Historic Patsy Clark’s restored


Grand carvings and trim work shine in the light from a stained-glass window.  The woodwork in the Patsy Clark Mansion's foyer was repaired and preserved by Walker Construction. 
 (The Spokesman-Review)
Grand carvings and trim work shine in the light from a stained-glass window. The woodwork in the Patsy Clark Mansion's foyer was repaired and preserved by Walker Construction. (The Spokesman-Review)

Patsy Clark’s Mansion, once the regal home of an early-day mining magnate and later a romantic Browne’s Addition restaurant, has won a $1.3 million property tax exemption for an extensive historic renovation.

Over the past two years, workers went through much of the ornate interior to repair woodwork, lift sagging floors and buff gouges in the hand-stamped Spanish leather that adorns many of the interior walls. An east-facing porch was restored after having been enclosed during the mansion’s use as a restaurant from 1982 to 2001.

Modernizations included an accessible ramp on the west side of the building and individual heating and cooling units throughout the mansion. The entire project cost $1.5 million.

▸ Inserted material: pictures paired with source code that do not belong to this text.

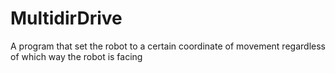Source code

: # MultidirDrive
A program that set the robot to a certain coordinate of movement regardless of which way the robot is facing
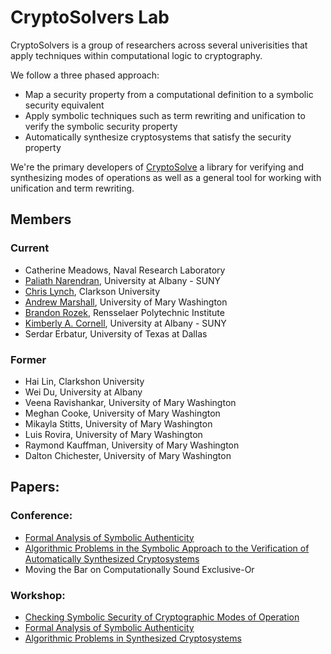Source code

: # CryptoSolvers Lab

CryptoSolvers is a group of researchers across several univerisities that apply techniques within computational logic to cryptography.

We follow a three phased approach:
- Map a security property from a computational definition to a symbolic security equivalent
- Apply symbolic techniques such as term rewriting and unification to verify the symbolic security property
- Automatically synthesize cryptosystems that satisfy the security property

We're the primary developers of [CryptoSolve](https://github.com/CryptoSolvers/CryptoSolve) a library for verifying and synthesizing modes of operations
as well as a general tool for working with unification and term rewriting.

## Members

### Current
- Catherine Meadows, Naval Research Laboratory
- [Paliath Narendran](http://www.cs.albany.edu/~dran/), University at Albany - SUNY
- [Chris Lynch](https://lin-web.clarkson.edu/~clynch/), Clarkson University
- [Andrew Marshall](https://www.marshallandrew.net/), University of Mary Washington
- [Brandon Rozek](https://brandonrozek.com), Rensselaer Polytechnic Institute
- [Kimberly A. Cornell](https://www.albany.edu/cehc/faculty/kimberly-cornell), University at Albany - SUNY
- Serdar Erbatur, University of Texas at Dallas


### Former
- Hai Lin, Clarkshon University
- Wei Du, University at Albany
- Veena Ravishankar, University of Mary Washington
- Meghan Cooke, University of Mary Washington
- Mikayla Stitts, University of Mary Washington
- Luis Rovira, University of Mary Washington
- Raymond Kauffman, University of Mary Washington
- Dalton Chichester, University of Mary Washington


## Papers:

### Conference:
- [Formal Analysis of Symbolic Authenticity](https://doi.org/10.1007/978-3-030-86205-3_15)
- [Algorithmic Problems in the Symbolic Approach to the Verification of Automatically Synthesized Cryptosystems](https://doi.org/10.1007/978-3-030-86205-3_14)
- Moving the Bar on Computationally Sound Exclusive-Or

### Workshop:
- [Checking Symbolic Security of Cryptographic Modes of Operation](https://www.uoh.cl/unif-2021/assets/proceedings-UNIF2021.pdf#page=32)
- [Formal Analysis of Symbolic Authenticity ](https://www.uoh.cl/unif-2021/assets/proceedings-UNIF2021.pdf#page=38)
- [Algorithmic Problems in Synthesized Cryptosystems](http://www3.risc.jku.at/publications/download/risc_6129/proceedings-UNIF2020.pdf#page=58)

In September, the Spokane City-County Historic Landmarks Commission approved a 10-year property tax exemption worth $1.3 million on portions of the project that qualified as historic restoration. The tax exemption is used as an incentive for preservation.

The current owners succeeded in placing the mansion on the Spokane Register of Historic Places two years ago. It was listed on the state and national historic registers in 1975-76 as part of the Browne’s Addition Historic District.

Today, the upper floors are offices for a law firm of 13 lawyers and support staff, while the finely finished lower floors are used for meetings and rental space for events such as receptions, fundraisers and outside corporate meetings.

Eymann, Allison, Fennessy, Hunter and Jones, P.S. formed a separate entity called Spokane Civic Group LLC and bought the building for $1 million in February 2003.

The firm’s total investment in the mansion now stands at about $2.5 million.

The mansion had closed as the upscale Patsy Clark’s Restaurant in May 2002 following 20 years of operation as what was likely the most popular special occasion restaurant in the city. Then-President George H.W. Bush dined there in 1989, with then-Rep. Tom Foley, who at the time was the speaker of the U.S. House of Representatives.

Attorney Richard Eymann said the bill for restoration work was “triple what we originally were told it would cost.”

Workers removed oak flooring on the sagging second-floor balcony, numbered each piece and then used steel bars to reinforce the balcony before replacing the oak boards. Two large wooden columns were added in the basement to provide support for the center portion of the mansion, which was slowly jacked back into place after having sunk more than an inch over the years. Cracks and broken tiles were repaired elsewhere in the mansion.

Eymann said it was worth the investment. “This building is almost sacred to Spokane,” he said. Some people believe it is haunted, too, by the ghost of Mary Clark, widow of Patsy Clark.

The exact date of completion is unclear from historic records – late 1897 or early 1898 – but what is still evident is the amount of time and money spent on one of the most spectacular mansions ever built in the Inland Northwest.

Clark made his fortune in mines throughout the region, and he hired renowned architect Kirtland Cutter to use nothing but the best materials in the home, including sepia-colored Italian sandstone on the exterior and rare, irreplaceable Egyptian gopher wood lining the dining room. Huge stained-glass Tiffany windows light the staircase between the first and second floors, and the landing midway up the stairs features one of the residence’s nine fireplaces, a signature of Cutter’s style.

The mix of circular turrets, columns and rounded archways reflect Romanesque and Italianate styles, but as in other Cutter works, the completed look defies easy categorization.